We expected to find that kind of story because here in the upper Midwest, that’s the kind of stories we heard. From what we were told, preparations were nonexistent or woefully inadequate. Afterwards, governments and agencies failed, and the population was left foraging in infested mud for water, food and shelter.

And, OK, I admit it, I was thrilled by the idea of that kind of story. It’s exciting, it’s compelling reading, and it makes maintenance people heroes of the first order -- strong, brave, acting on instinct to save lives and keep the plant running. Hollywood blockbuster heroes, industrial maintenance-style.

So we asked around to identify the biggest, most complicated, most critical plant in Katrina’s path. It had to make a product everybody understands, wants and needs, hurricane or not. Being capable of producing big explosions, huge balls of flame and environmental debacles of historic proportions would earn extra points, and if it could cripple the U.S. economy by staying offline too long, so much the better. It had to have taken a direct hit, and, of course, the maintenance department had to be heroes.

We found the plant, but it came with a completely different story. You can read all about it starting on page 32.

You hear a lot about maintenance departments being in a reactive, or firefighting, mode, and I’ve worked in a plant where firefighting was the predominant maintenance mentality. Industrial maintenance has traditionally attracted personalities that like variety, excitement and personal challenges. Getting the line back up is a lot more visible, and to most traditional maintenance people, a lot more satisfying than meetings, paperwork and studying charts of key performance indicators.
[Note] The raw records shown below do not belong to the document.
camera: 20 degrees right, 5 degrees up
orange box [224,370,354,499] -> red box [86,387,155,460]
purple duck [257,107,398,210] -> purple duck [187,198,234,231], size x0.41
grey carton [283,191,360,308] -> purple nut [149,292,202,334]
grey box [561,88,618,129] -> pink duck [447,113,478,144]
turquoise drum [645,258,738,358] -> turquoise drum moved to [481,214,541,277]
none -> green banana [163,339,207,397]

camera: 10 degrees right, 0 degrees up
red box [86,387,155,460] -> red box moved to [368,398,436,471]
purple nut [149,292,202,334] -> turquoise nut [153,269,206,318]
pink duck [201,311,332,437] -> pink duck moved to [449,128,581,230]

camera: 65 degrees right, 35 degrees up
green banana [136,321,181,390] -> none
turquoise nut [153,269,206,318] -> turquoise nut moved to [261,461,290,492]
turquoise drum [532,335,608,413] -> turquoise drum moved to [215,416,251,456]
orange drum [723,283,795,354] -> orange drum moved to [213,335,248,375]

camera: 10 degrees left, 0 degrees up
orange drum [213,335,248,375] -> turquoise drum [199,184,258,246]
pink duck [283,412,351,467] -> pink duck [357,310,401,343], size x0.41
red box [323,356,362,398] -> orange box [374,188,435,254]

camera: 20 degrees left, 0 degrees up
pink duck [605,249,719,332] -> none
It’s a lot more fun to investigate a smoking pile of twisted metal than to interpret thermographs, and who wouldn’t rather see a spun bearing and the ground gears that go with it than spend time trying to tell if a vibration spectrum means trouble – or not. Motor monitoring? Real maintenance men would prefer a root canal.

But moving from breakdown to preventive to predictive, from reactive to proactive, from unplanned to carefully planned, is the challenge of our time. It takes leadership that’s too rare, culture change that’s too difficult, and economics that are too hard to explain to the guys with the money, but we have to get there.
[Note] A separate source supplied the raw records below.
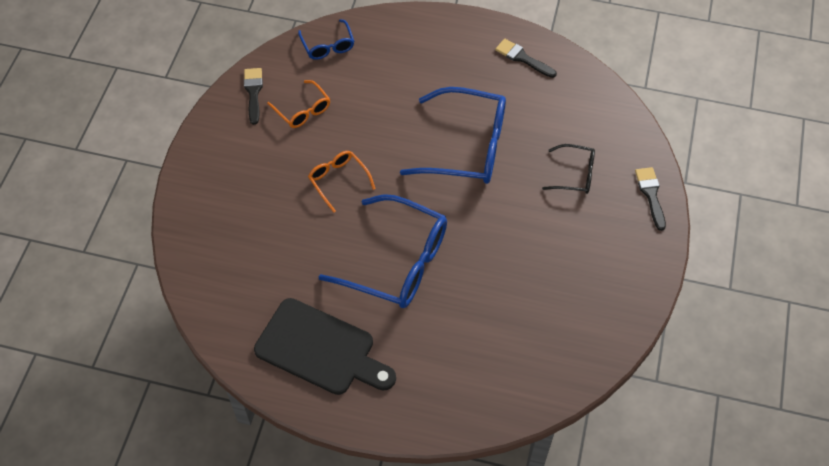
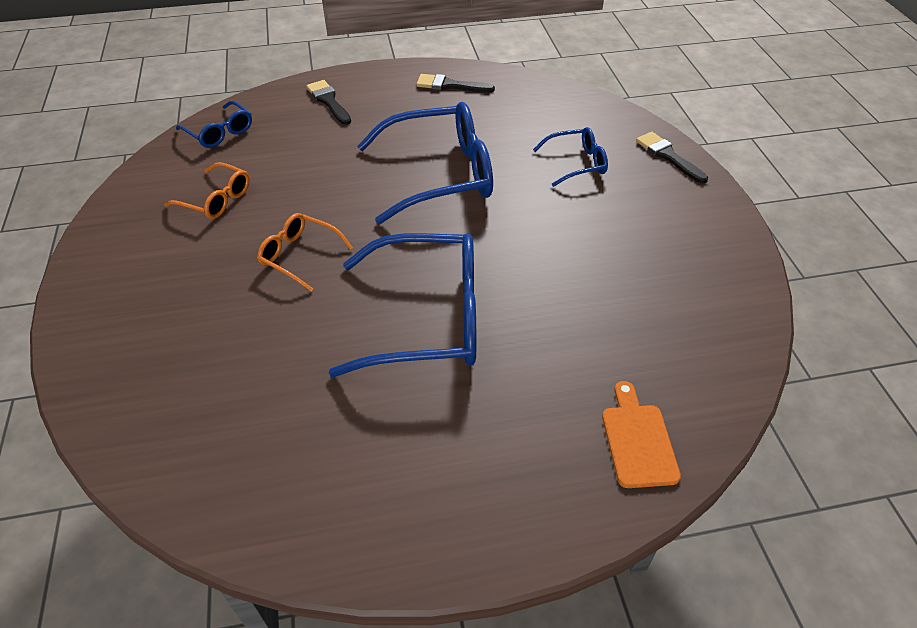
camera: 25 degrees left, 10 degrees down
black brush [244,68,263,125] -> black brush moved to [306,80,351,125]
black cutting board [254,298,396,395] -> none
black glasses [542,144,595,194] -> blue glasses [533,127,608,187]
none -> orange cutting board [602,381,681,488]

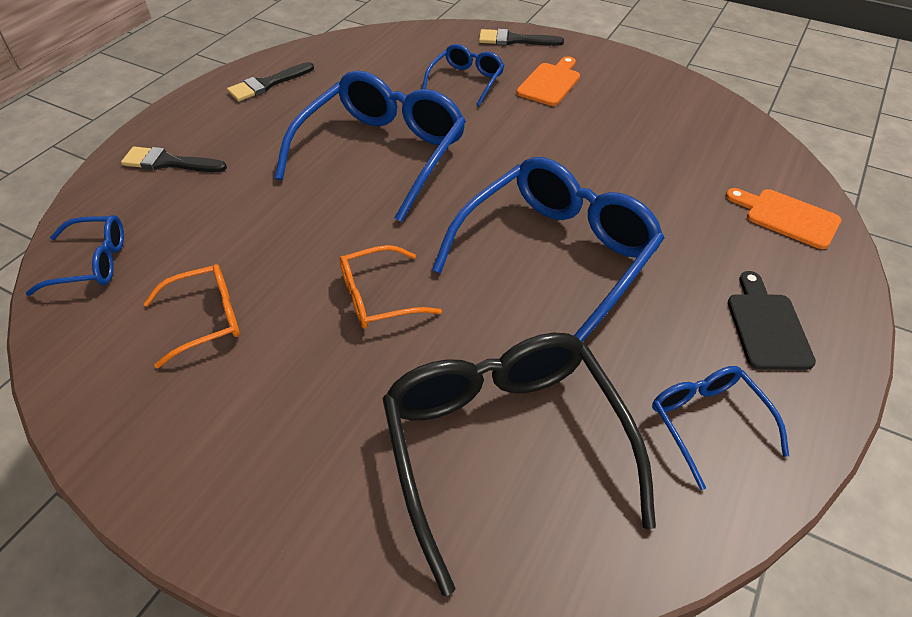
camera: 50 degrees left, 0 degrees up
none -> black glasses [382,333,656,596]
none -> orange cutting board [516,56,580,106]
none -> blue glasses [652,366,789,490]
none -> black cutting board [728,271,816,370]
I’ve exhorted each and every reader to start with his or her own sphere of influence, and strive to make an incremental change – today – to move their plant away from firefighting and toward more effective planned maintenance. The result will be lower costs, higher productivity and a quiet sense of pride that is much different from Hollywood heroism, but at least as satisfying.
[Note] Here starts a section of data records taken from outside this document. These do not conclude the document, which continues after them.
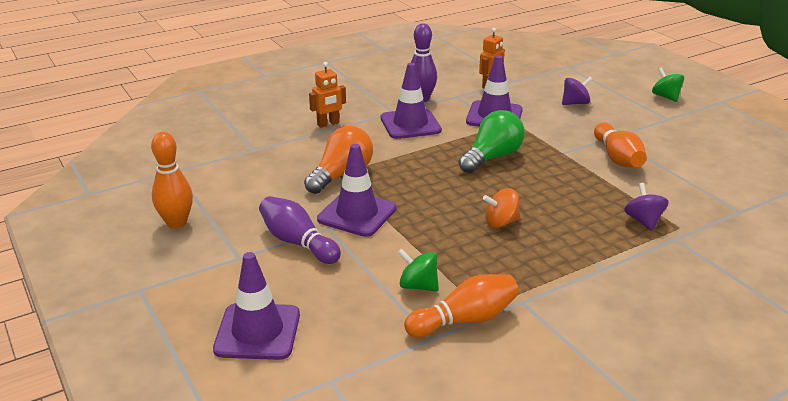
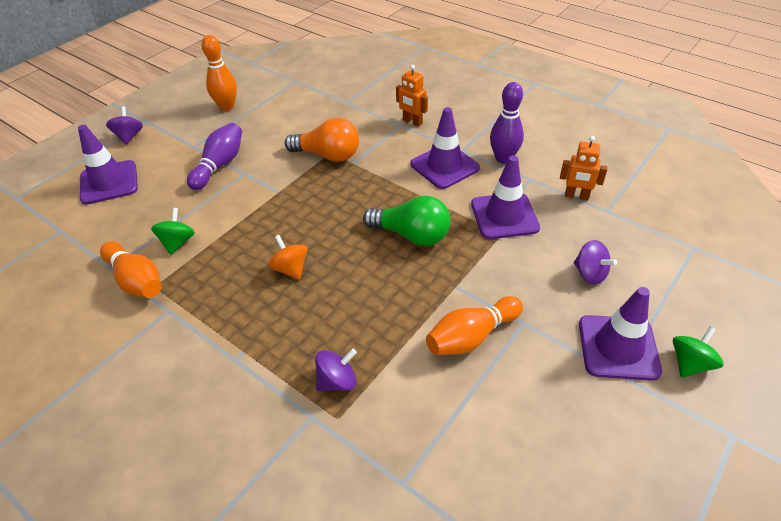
camera: 70 degrees right, 15 degrees up
purple traffic cone [317,144,396,237] -> purple traffic cone moved to [579,287,662,381]
none -> purple spinning top [106,106,143,145]

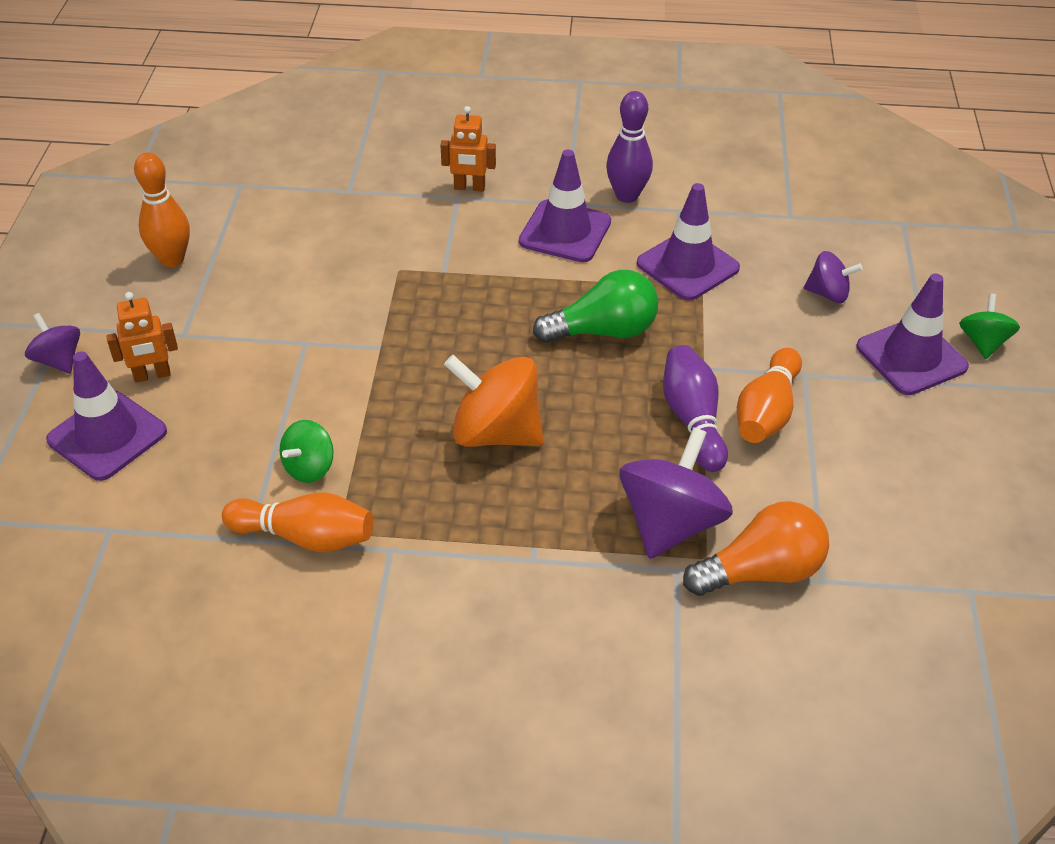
camera: 35 degrees left, 0 degrees up
green spinning top [151,208,195,255] -> green spinning top turned 120 degrees counterclockwise [280,420,333,483]
purple bowling pin [187,123,242,190] -> purple bowling pin moved to [663,345,728,472]
orange spinning top [268,235,308,280] -> orange spinning top [444,355,543,447], size x1.82
orange light bulb [285,118,359,162] -> orange light bulb moved to [683,501,829,596]
purple spinning top [315,348,357,391] -> purple spinning top [619,427,733,559], size x1.82
orange robot [560,136,608,200] -> orange robot moved to [106,292,178,383]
It’s not a short-term project. According to the experts I’ve heard, any initiative that calls for culture change and a solid plan to move a plant from at or below today’s average performance to a level that will be competitive five or 10 years from now is going to take, well, five to 10 years.

While it makes sense to implement from the bottom up, the necessary vision and leadership for lasting change comes from the top down. Plant Services is joining many other organizations in efforts to increase upper-level manufacturing management’s awareness and understanding of the role good maintenance practices (and investments) play in profitability. We’re trying to get them to where they can smell the money.

The story of how Chevron’s Pascagoula Refinery handled Katrina really goes back to 1998 and the aftermath of Hurricane Georges. Proactive, planned, predictive actions taken since then contributed mightily to minimize Katrina’s damage, and enabled the plant and its personnel to make the winning performance described in our cover story.
Maybe snakes in the motor control centers are what it takes.